Don't let anyone tell you that the decision by WLUC-TV and Fox in Marquette last week to designate themselves as the official Green Bay Packers stations doesn't mean anything.

I know of several thousand Detroit Lions fans in the Upper Peninsula who are less than happy about the decision.

Now, it should be pointed out the stations intend to broadcast at least 13 Lions games this season. That's the good news.

But for older Detroit fans, this is the latest tweaking of their noses when it comes to televising the Packers first.

You have to remember that between 1960 and 1990, WLUC -- then a CBS affiliate -- broadcast the Packers games exclusively.

The Lions were seen only when they played the Packers. Some frustrated Detroit fans actually began driving to Marquette County and renting a room so they could watch their team on a Sault Ste. Marie station that was rightfully carrying Lions games.

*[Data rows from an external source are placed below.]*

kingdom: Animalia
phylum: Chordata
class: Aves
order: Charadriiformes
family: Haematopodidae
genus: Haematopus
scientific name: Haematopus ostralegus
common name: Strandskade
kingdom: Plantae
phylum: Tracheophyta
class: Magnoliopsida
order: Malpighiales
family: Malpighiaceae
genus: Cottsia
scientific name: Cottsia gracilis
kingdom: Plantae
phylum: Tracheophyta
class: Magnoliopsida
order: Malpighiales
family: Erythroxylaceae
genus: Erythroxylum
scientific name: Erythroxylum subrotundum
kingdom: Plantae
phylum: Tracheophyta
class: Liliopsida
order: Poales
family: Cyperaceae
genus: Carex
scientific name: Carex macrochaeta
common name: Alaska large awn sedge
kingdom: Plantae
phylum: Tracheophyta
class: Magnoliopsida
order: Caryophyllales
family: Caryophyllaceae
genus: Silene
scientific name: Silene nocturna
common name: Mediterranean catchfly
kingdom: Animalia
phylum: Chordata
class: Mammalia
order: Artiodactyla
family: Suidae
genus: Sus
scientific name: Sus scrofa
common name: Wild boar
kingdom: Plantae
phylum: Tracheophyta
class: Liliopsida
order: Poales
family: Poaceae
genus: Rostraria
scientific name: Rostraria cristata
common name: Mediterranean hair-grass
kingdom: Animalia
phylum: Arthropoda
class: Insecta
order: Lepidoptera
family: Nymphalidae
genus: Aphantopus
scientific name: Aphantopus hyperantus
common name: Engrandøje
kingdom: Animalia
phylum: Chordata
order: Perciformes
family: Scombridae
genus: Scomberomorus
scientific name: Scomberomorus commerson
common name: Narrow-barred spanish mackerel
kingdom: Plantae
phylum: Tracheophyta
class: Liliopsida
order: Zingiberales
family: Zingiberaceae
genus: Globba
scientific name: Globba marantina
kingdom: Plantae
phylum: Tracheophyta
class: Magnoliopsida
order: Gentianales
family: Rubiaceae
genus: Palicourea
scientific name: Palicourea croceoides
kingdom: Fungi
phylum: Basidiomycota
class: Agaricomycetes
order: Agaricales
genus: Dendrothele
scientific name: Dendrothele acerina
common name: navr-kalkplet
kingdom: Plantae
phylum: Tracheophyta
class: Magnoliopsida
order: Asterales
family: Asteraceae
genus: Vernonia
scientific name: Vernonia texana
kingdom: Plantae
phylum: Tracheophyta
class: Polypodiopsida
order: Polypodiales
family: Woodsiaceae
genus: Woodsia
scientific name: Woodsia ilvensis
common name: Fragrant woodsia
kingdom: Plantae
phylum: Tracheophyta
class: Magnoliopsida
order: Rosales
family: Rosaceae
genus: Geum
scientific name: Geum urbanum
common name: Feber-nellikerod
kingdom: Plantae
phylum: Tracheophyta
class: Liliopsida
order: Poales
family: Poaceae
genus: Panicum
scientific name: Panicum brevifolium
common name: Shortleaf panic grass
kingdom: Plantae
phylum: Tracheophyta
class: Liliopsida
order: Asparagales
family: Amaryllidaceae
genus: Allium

Detroit fans were subject to something I've always referred to as the "Tony Canadeo Curse."

Canadeo, a former Green Bay quarterback, was one of the announcers doing Packers games in those days. Ray Scott was the other.

I won't say that Canadeo was a "homer," but he would have made Ken "Hawk" Harrelson of the Chicago White Sox look objective. And I believe that Harrelson is the most blatant and annoying biased announcer going today.

When the Lions handed the Packers their lunch in the famous 1962 Thanksgiving Day massacre, Canadeo was almost in tears. He refused to give the Lions any credit, forgetting that quarterback Bart Starr was sacked 12 times by a swarming defense.

Scott was at least, a sort of impartial announcer. His description of Green Bay touchdowns "Starr, Dowler, touchdown" got old after awhile. But he was not nearly as annoying as his color man.

You must also take into consideration that the Lions of the 1960s were a more than a respectable team that likely would have won a couple of NFL titles if Vince Lombardi hadn't been around to work his magic.

Detroit players like Alex Karras, Joe Schmidt, Lem Barney and Dick "Night Train" Lane all have been inducted into the Hall of Fame.

Both teams sucked swamp water during the 1970s and 1980s, so it wasn't a big issue if Detroit games were televised or not.

But the arrival of Barry Sanders in 1989 and satelite TV signaled a change in TV viewing.

The abolishment of antennas (also known as analog) a couple of years ago did eliminate a small percentage of viewers of WLUC.

But the continuing advancement of programing like the NFL package and the NFL Network opened up nearly every game available.

But viewers on the Charter Cable network are now being told that three Detroit games will be unavailable to them this season.

WLUC's reasoning is that Green Bay fans outnumber Detroit fans by a 3-to-1 margin in the U.P.

I'd say that number is closer to 60-40, but still in favor of the Pack. But if the Lions are as good as I think they will be this year (and keep their players out of jail), the Marquette stations could come to rue their decision.

Particularly, if one of those missed late season Detroit games decides a conference title or a playoff spot.